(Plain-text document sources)

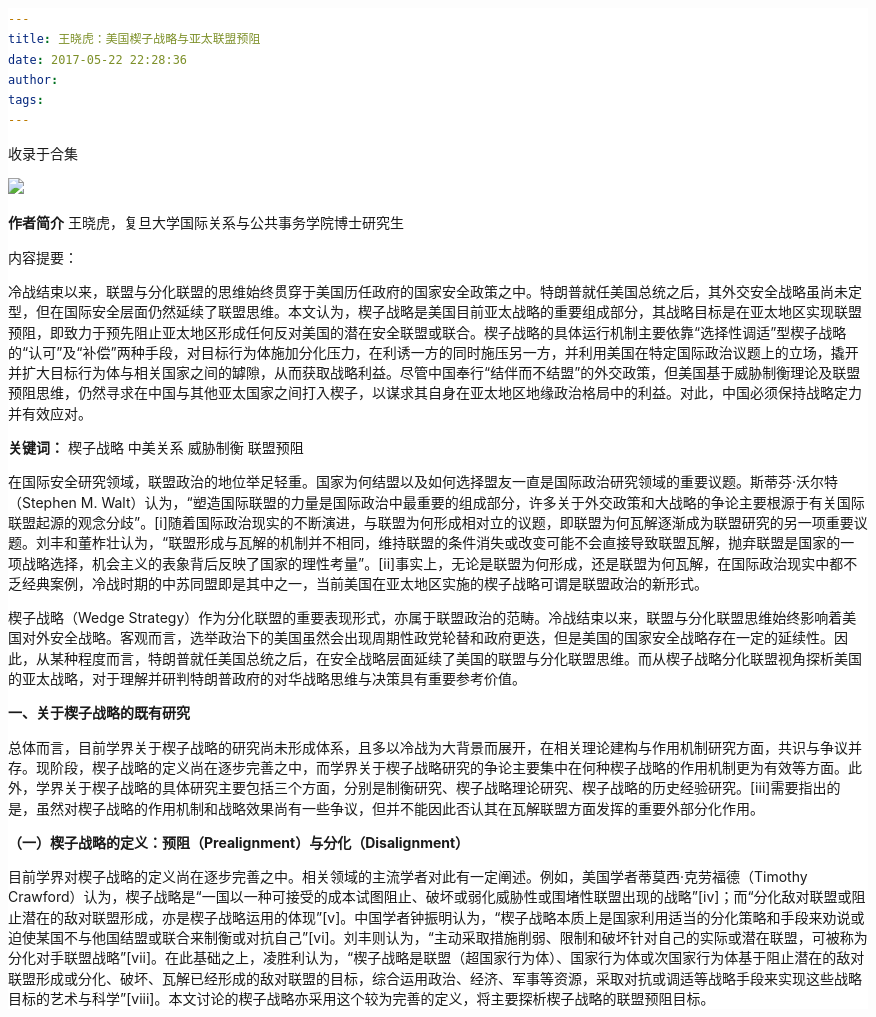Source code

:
 ```yaml
---
title: 王晓虎：美国楔子战略与亚太联盟预阻
date: 2017-05-22 22:28:36
author: 
tags: 
---
```



收录于合集

![](/images/4287/2.png)

  

**作者简介** 王晓虎，复旦大学国际关系与公共事务学院博士研究生

  

内容提要：

冷战结束以来，联盟与分化联盟的思维始终贯穿于美国历任政府的国家安全政策之中。特朗普就任美国总统之后，其外交安全战略虽尚未定型，但在国际安全层面仍然延续了联盟思维。本文认为，楔子战略是美国目前亚太战略的重要组成部分，其战略目标是在亚太地区实现联盟预阻，即致力于预先阻止亚太地区形成任何反对美国的潜在安全联盟或联合。楔子战略的具体运行机制主要依靠“选择性调适”型楔子战略的“认可”及“补偿”两种手段，对目标行为体施加分化压力，在利诱一方的同时施压另一方，并利用美国在特定国际政治议题上的立场，撬开并扩大目标行为体与相关国家之间的罅隙，从而获取战略利益。尽管中国奉行“结伴而不结盟”的外交政策，但美国基于威胁制衡理论及联盟预阻思维，仍然寻求在中国与其他亚太国家之间打入楔子，以谋求其自身在亚太地区地缘政治格局中的利益。对此，中国必须保持战略定力并有效应对。

 **关键词：** 楔子战略 中美关系 威胁制衡 联盟预阻

  

在国际安全研究领域，联盟政治的地位举足轻重。国家为何结盟以及如何选择盟友一直是国际政治研究领域的重要议题。斯蒂芬·沃尔特（Stephen M.
Walt）认为，“塑造国际联盟的力量是国际政治中最重要的组成部分，许多关于外交政策和大战略的争论主要根源于有关国际联盟起源的观念分歧”。[i]随着国际政治现实的不断演进，与联盟为何形成相对立的议题，即联盟为何瓦解逐渐成为联盟研究的另一项重要议题。刘丰和董柞壮认为，“联盟形成与瓦解的机制并不相同，维持联盟的条件消失或改变可能不会直接导致联盟瓦解，抛弃联盟是国家的一项战略选择，机会主义的表象背后反映了国家的理性考量”。[ii]事实上，无论是联盟为何形成，还是联盟为何瓦解，在国际政治现实中都不乏经典案例，冷战时期的中苏同盟即是其中之一，当前美国在亚太地区实施的楔子战略可谓是联盟政治的新形式。

楔子战略（Wedge
Strategy）作为分化联盟的重要表现形式，亦属于联盟政治的范畴。冷战结束以来，联盟与分化联盟思维始终影响着美国对外安全战略。客观而言，选举政治下的美国虽然会出现周期性政党轮替和政府更迭，但是美国的国家安全战略存在一定的延续性。因此，从某种程度而言，特朗普就任美国总统之后，在安全战略层面延续了美国的联盟与分化联盟思维。而从楔子战略分化联盟视角探析美国的亚太战略，对于理解并研判特朗普政府的对华战略思维与决策具有重要参考价值。

  

 **一、关于楔子战略的既有研究**

  

总体而言，目前学界关于楔子战略的研究尚未形成体系，且多以冷战为大背景而展开，在相关理论建构与作用机制研究方面，共识与争议并存。现阶段，楔子战略的定义尚在逐步完善之中，而学界关于楔子战略研究的争论主要集中在何种楔子战略的作用机制更为有效等方面。此外，学界关于楔子战略的具体研究主要包括三个方面，分别是制衡研究、楔子战略理论研究、楔子战略的历史经验研究。[iii]需要指出的是，虽然对楔子战略的作用机制和战略效果尚有一些争议，但并不能因此否认其在瓦解联盟方面发挥的重要外部分化作用。

  

 **（一）楔子战略的定义：预阻（Prealignment）与分化（Disalignment）**

目前学界对楔子战略的定义尚在逐步完善之中。相关领域的主流学者对此有一定阐述。例如，美国学者蒂莫西·克劳福德（Timothy
Crawford）认为，楔子战略是“一国以一种可接受的成本试图阻止、破坏或弱化威胁性或围堵性联盟出现的战略”[iv]；而“分化敌对联盟或阻止潜在的敌对联盟形成，亦是楔子战略运用的体现”[v]。中国学者钟振明认为，“楔子战略本质上是国家利用适当的分化策略和手段来劝说或迫使某国不与他国结盟或联合来制衡或对抗自己”[vi]。刘丰则认为，“主动采取措施削弱、限制和破坏针对自己的实际或潜在联盟，可被称为分化对手联盟战略”[vii]。在此基础之上，凌胜利认为，“楔子战略是联盟（超国家行为体）、国家行为体或次国家行为体基于阻止潜在的敌对联盟形成或分化、破坏、瓦解已经形成的敌对联盟的目标，综合运用政治、经济、军事等资源，采取对抗或调适等战略手段来实现这些战略目标的艺术与科学”[viii]。本文讨论的楔子战略亦采用这个较为完善的定义，将主要探析楔子战略的联盟预阻目标。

Work required: An exact copy of every line above, minus the pictures, is the required output.

Your solution:
Source code

:
 ```yaml
---
title: 王晓虎：美国楔子战略与亚太联盟预阻
date: 2017-05-22 22:28:36
author: 
tags: 
---
```



收录于合集

![](/images/4287/2.png)

  

**作者简介** 王晓虎，复旦大学国际关系与公共事务学院博士研究生

  

内容提要：

冷战结束以来，联盟与分化联盟的思维始终贯穿于美国历任政府的国家安全政策之中。特朗普就任美国总统之后，其外交安全战略虽尚未定型，但在国际安全层面仍然延续了联盟思维。本文认为，楔子战略是美国目前亚太战略的重要组成部分，其战略目标是在亚太地区实现联盟预阻，即致力于预先阻止亚太地区形成任何反对美国的潜在安全联盟或联合。楔子战略的具体运行机制主要依靠“选择性调适”型楔子战略的“认可”及“补偿”两种手段，对目标行为体施加分化压力，在利诱一方的同时施压另一方，并利用美国在特定国际政治议题上的立场，撬开并扩大目标行为体与相关国家之间的罅隙，从而获取战略利益。尽管中国奉行“结伴而不结盟”的外交政策，但美国基于威胁制衡理论及联盟预阻思维，仍然寻求在中国与其他亚太国家之间打入楔子，以谋求其自身在亚太地区地缘政治格局中的利益。对此，中国必须保持战略定力并有效应对。

 **关键词：** 楔子战略 中美关系 威胁制衡 联盟预阻

  

在国际安全研究领域，联盟政治的地位举足轻重。国家为何结盟以及如何选择盟友一直是国际政治研究领域的重要议题。斯蒂芬·沃尔特（Stephen M.
Walt）认为，“塑造国际联盟的力量是国际政治中最重要的组成部分，许多关于外交政策和大战略的争论主要根源于有关国际联盟起源的观念分歧”。[i]随着国际政治现实的不断演进，与联盟为何形成相对立的议题，即联盟为何瓦解逐渐成为联盟研究的另一项重要议题。刘丰和董柞壮认为，“联盟形成与瓦解的机制并不相同，维持联盟的条件消失或改变可能不会直接导致联盟瓦解，抛弃联盟是国家的一项战略选择，机会主义的表象背后反映了国家的理性考量”。[ii]事实上，无论是联盟为何形成，还是联盟为何瓦解，在国际政治现实中都不乏经典案例，冷战时期的中苏同盟即是其中之一，当前美国在亚太地区实施的楔子战略可谓是联盟政治的新形式。

楔子战略（Wedge
Strategy）作为分化联盟的重要表现形式，亦属于联盟政治的范畴。冷战结束以来，联盟与分化联盟思维始终影响着美国对外安全战略。客观而言，选举政治下的美国虽然会出现周期性政党轮替和政府更迭，但是美国的国家安全战略存在一定的延续性。因此，从某种程度而言，特朗普就任美国总统之后，在安全战略层面延续了美国的联盟与分化联盟思维。而从楔子战略分化联盟视角探析美国的亚太战略，对于理解并研判特朗普政府的对华战略思维与决策具有重要参考价值。

  

 **一、关于楔子战略的既有研究**

  

总体而言，目前学界关于楔子战略的研究尚未形成体系，且多以冷战为大背景而展开，在相关理论建构与作用机制研究方面，共识与争议并存。现阶段，楔子战略的定义尚在逐步完善之中，而学界关于楔子战略研究的争论主要集中在何种楔子战略的作用机制更为有效等方面。此外，学界关于楔子战略的具体研究主要包括三个方面，分别是制衡研究、楔子战略理论研究、楔子战略的历史经验研究。[iii]需要指出的是，虽然对楔子战略的作用机制和战略效果尚有一些争议，但并不能因此否认其在瓦解联盟方面发挥的重要外部分化作用。

  

 **（一）楔子战略的定义：预阻（Prealignment）与分化（Disalignment）**

目前学界对楔子战略的定义尚在逐步完善之中。相关领域的主流学者对此有一定阐述。例如，美国学者蒂莫西·克劳福德（Timothy
Crawford）认为，楔子战略是“一国以一种可接受的成本试图阻止、破坏或弱化威胁性或围堵性联盟出现的战略”[iv]；而“分化敌对联盟或阻止潜在的敌对联盟形成，亦是楔子战略运用的体现”[v]。中国学者钟振明认为，“楔子战略本质上是国家利用适当的分化策略和手段来劝说或迫使某国不与他国结盟或联合来制衡或对抗自己”[vi]。刘丰则认为，“主动采取措施削弱、限制和破坏针对自己的实际或潜在联盟，可被称为分化对手联盟战略”[vii]。在此基础之上，凌胜利认为，“楔子战略是联盟（超国家行为体）、国家行为体或次国家行为体基于阻止潜在的敌对联盟形成或分化、破坏、瓦解已经形成的敌对联盟的目标，综合运用政治、经济、军事等资源，采取对抗或调适等战略手段来实现这些战略目标的艺术与科学”[viii]。本文讨论的楔子战略亦采用这个较为完善的定义，将主要探析楔子战略的联盟预阻目标。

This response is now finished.